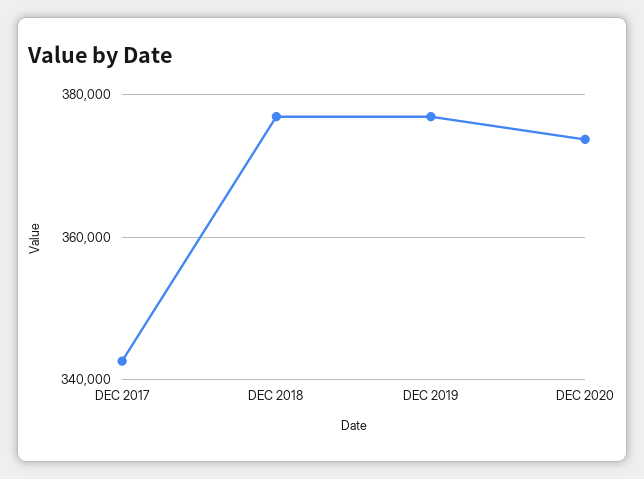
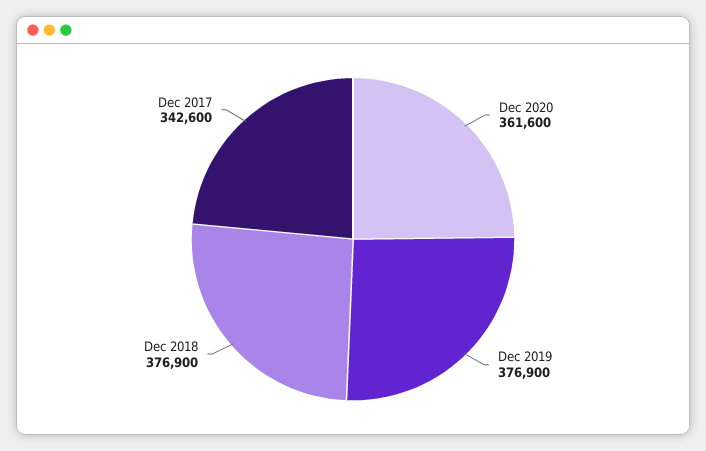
  {
    "DEC 2017": 342600,
    "DEC 2018": 376900,
    "DEC 2019": 376900,
-   "DEC 2020": 374000
+   "DEC 2020": 361600
  }

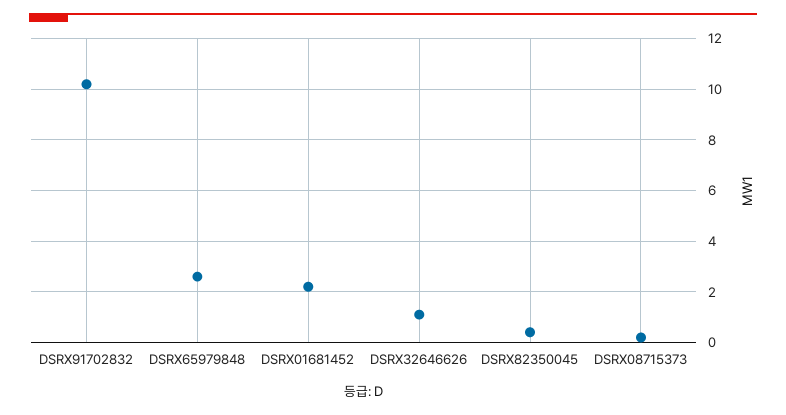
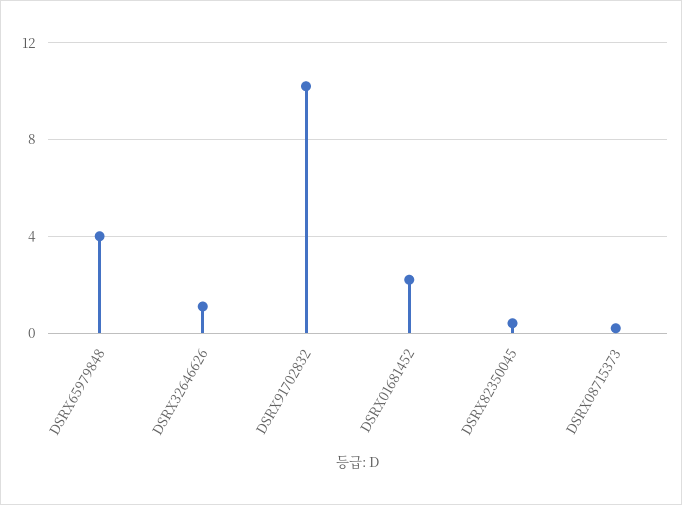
  {
    "DSRX91702832": 10,
-   "DSRX65979848": 2.5,
+   "DSRX65979848": 4,
    "DSRX01681452": 2,
    "DSRX32646626": 1,
    "DSRX82350045": 0.5,
    "DSRX08715373": 0
  }

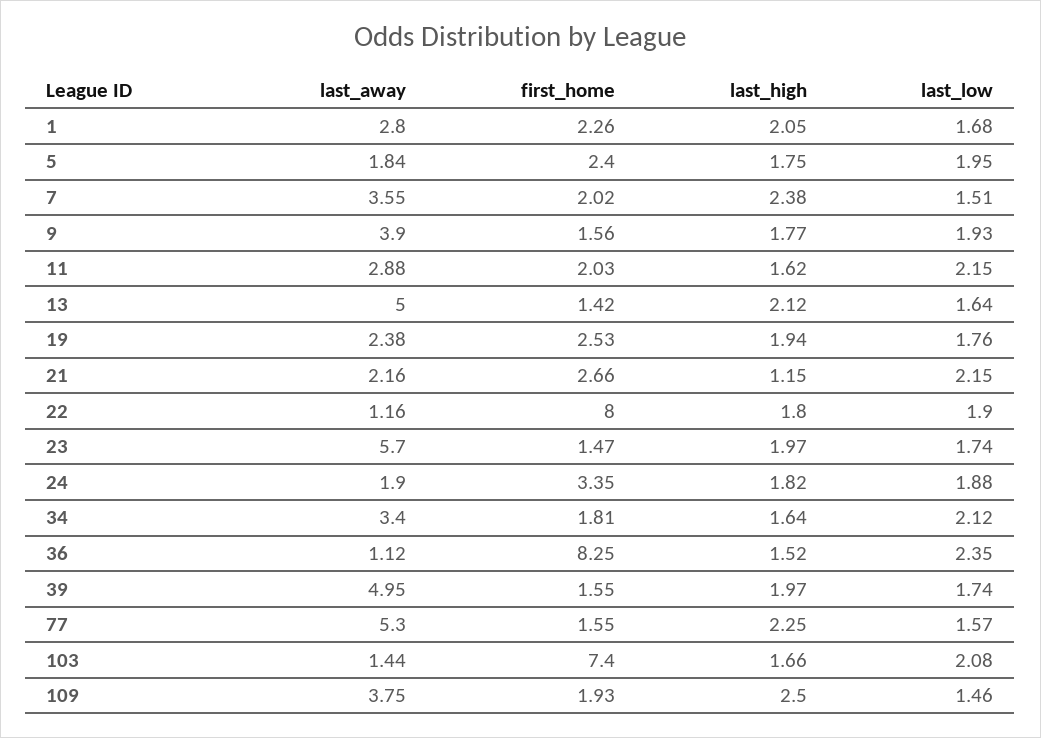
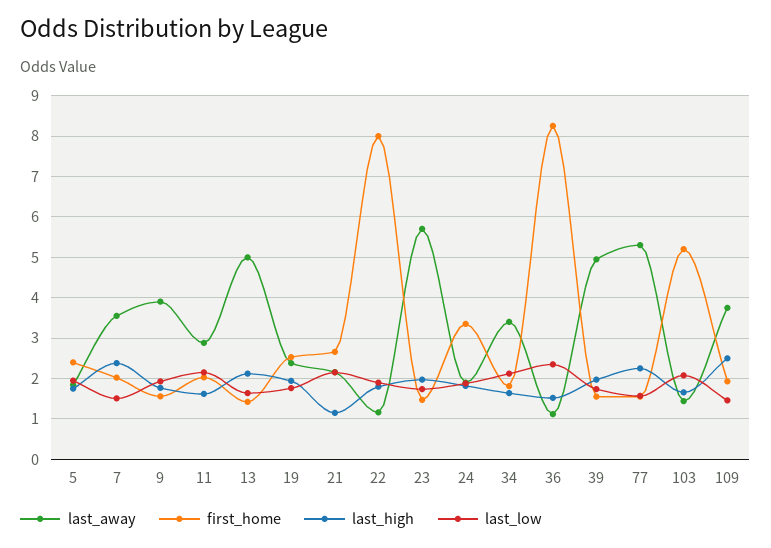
  {
    "last_away": {
-     "1": 2.8,
      "5": 1.84,
      "7": 3.55,
      "9": 3.9,
      "11": 2.88,
      "13": 5,
      "19": 2.38,
      "21": 2.16,
      "22": 1.16,
      "23": 5.7,
      "24": 1.9,
      "34": 3.4,
      "36": 1.12,
      "39": 4.95,
      "77": 5.3,
      "103": 1.44,
      "109": 3.75
    },
    "first_home": {
-     "1": 2.26,
      "5": 2.4,
      "7": 2.02,
      "9": 1.56,
      "11": 2.03,
      "13": 1.42,
      "19": 2.53,
      "21": 2.66,
      "22": 8,
      "23": 1.47,
      "24": 3.35,
      "34": 1.81,
      "36": 8.25,
      "39": 1.55,
      "77": 1.55,
-     "103": 7.4,
+     "103": 5.2,
      "109": 1.93
    },
    "last_high": {
-     "1": 2.05,
      "5": 1.75,
      "7": 2.38,
      "9": 1.77,
      "11": 1.62,
      "13": 2.12,
      "19": 1.94,
      "21": 1.15,
      "22": 1.8,
      "23": 1.97,
      "24": 1.82,
      "34": 1.64,
      "36": 1.52,
      "39": 1.97,
      "77": 2.25,
      "103": 1.66,
      "109": 2.5
    },
    "last_low": {
-     "1": 1.68,
      "5": 1.95,
      "7": 1.51,
      "9": 1.93,
      "11": 2.15,
      "13": 1.64,
      "19": 1.76,
      "21": 2.15,
      "22": 1.9,
      "23": 1.74,
      "24": 1.88,
      "34": 2.12,
      "36": 2.35,
      "39": 1.74,
      "77": 1.57,
      "103": 2.08,
      "109": 1.46
    }
  }

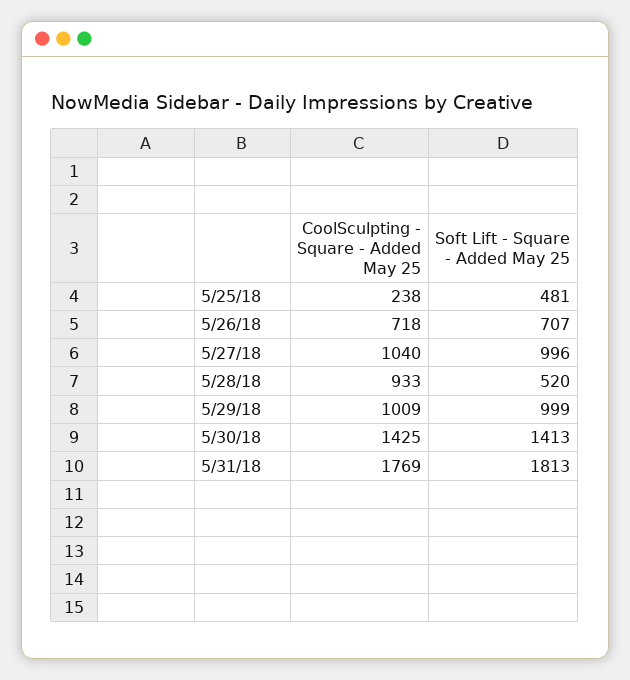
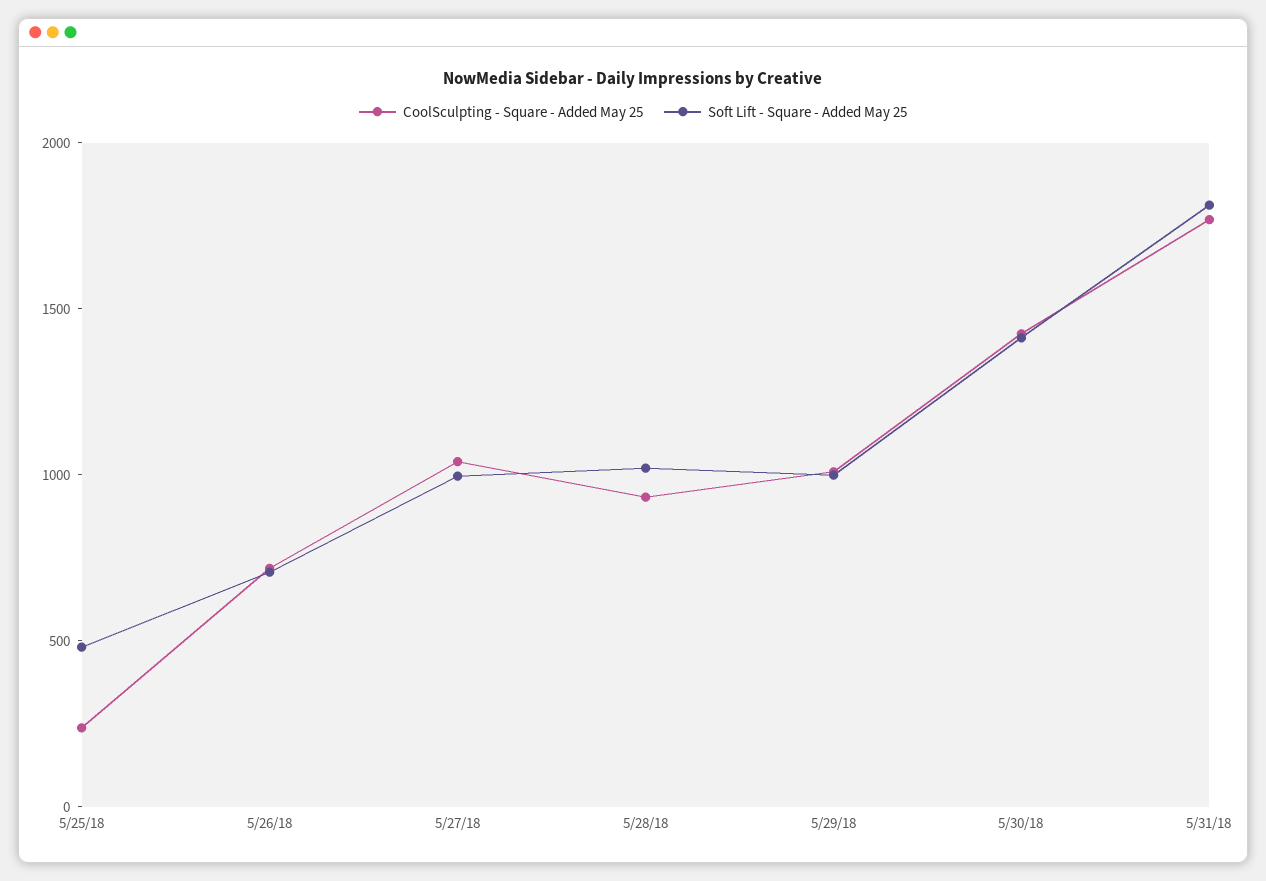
  {
    "CoolSculpting - Square - Added May 25": {
      "5/25/18": 238,
      "5/26/18": 718,
      "5/27/18": 1040,
      "5/28/18": 933,
      "5/29/18": 1009,
      "5/30/18": 1425,
      "5/31/18": 1769
    },
    "Soft Lift - Square - Added May 25": {
      "5/25/18": 481,
      "5/26/18": 707,
      "5/27/18": 996,
-     "5/28/18": 520,
+     "5/28/18": 1000,
      "5/29/18": 999,
      "5/30/18": 1413,
      "5/31/18": 1813
    }
  }

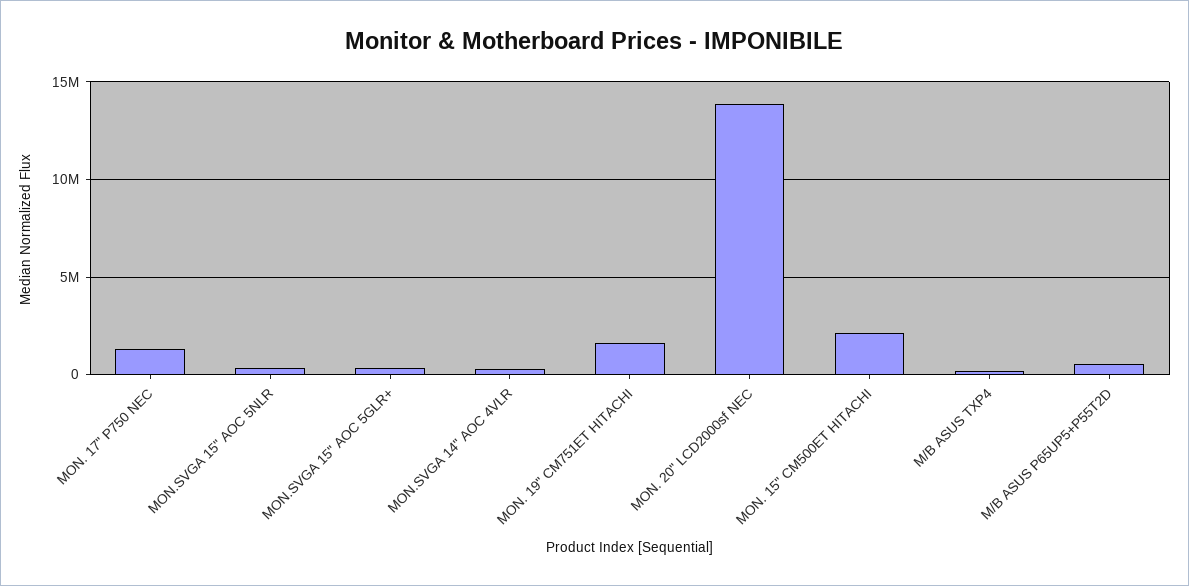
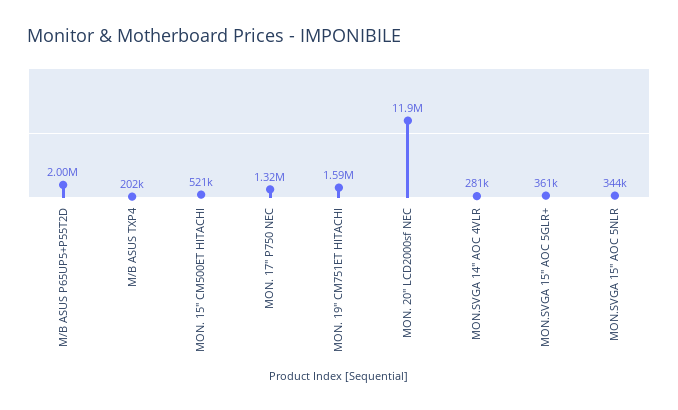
  {
    "MON. 17\" P750 NEC": 1320000,
    "MON.SVGA 15\" AOC 5NLR": 344000,
    "MON.SVGA 15\" AOC 5GLR+": 361000,
    "MON.SVGA 14\" AOC 4VLR": 281000,
    "MON. 19\" CM751ET HITACHI": 1590000,
-   "MON. 20\" LCD2000sf NEC": 14000000,
+   "MON. 20\" LCD2000sf NEC": 11900000,
-   "MON. 15\" CM500ET HITACHI": 2000000,
+   "MON. 15\" CM500ET HITACHI": 521000,
    "M/B ASUS TXP4": 202000,
-   "M/B ASUS P65UP5+P55T2D": 500000
+   "M/B ASUS P65UP5+P55T2D": 2000000
  }

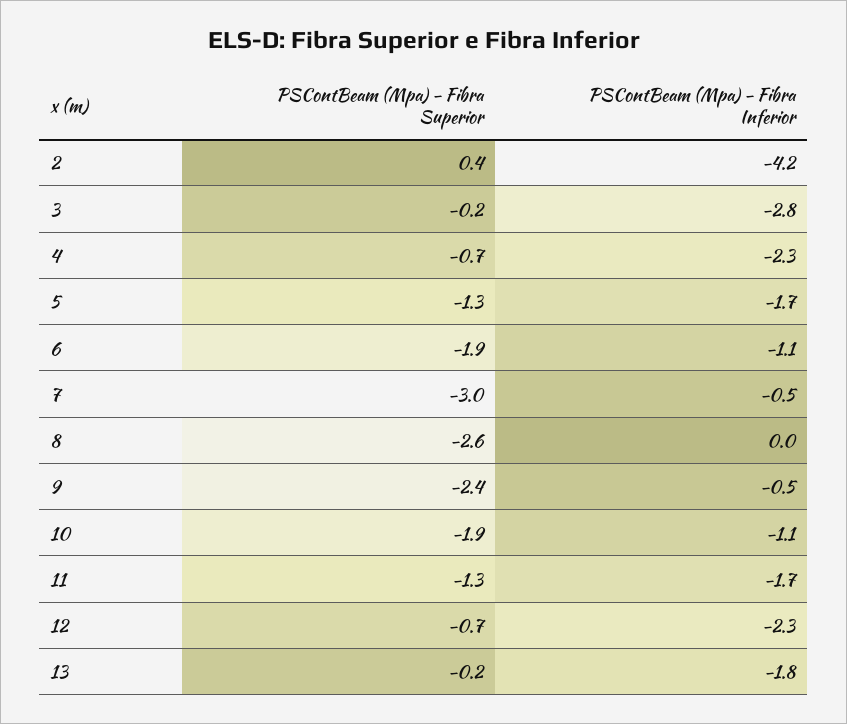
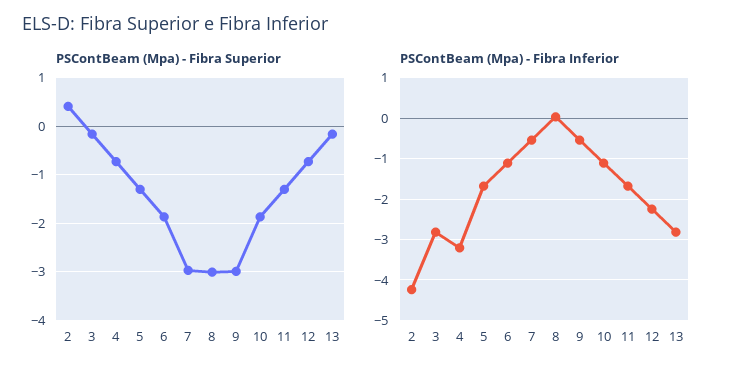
  {
    "PSContBeam (Mpa) - Fibra Superior": {
      "2": 0.4,
      "3": -0.2,
      "4": -0.7,
      "5": -1.3,
      "6": -1.9,
      "7": -3,
-     "8": -2.6,
+     "8": -3,
-     "9": -2.4,
+     "9": -3,
      "10": -1.9,
      "11": -1.3,
      "12": -0.7,
      "13": -0.2
    },
    "PSContBeam (Mpa) - Fibra Inferior": {
      "2": -4.2,
      "3": -2.8,
-     "4": -2.3,
+     "4": -3.2,
      "5": -1.7,
      "6": -1.1,
      "7": -0.5,
      "8": 0,
      "9": -0.5,
      "10": -1.1,
      "11": -1.7,
      "12": -2.3,
-     "13": -1.8
+     "13": -2.8
    }
  }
☆ ☆ ☆ ☆
▶ **Your task**
Could you return all lines from the data above that contain the string "Added"?

▶ **Response below**
    "CoolSculpting - Square - Added May 25": {
    "Soft Lift - Square - Added May 25": {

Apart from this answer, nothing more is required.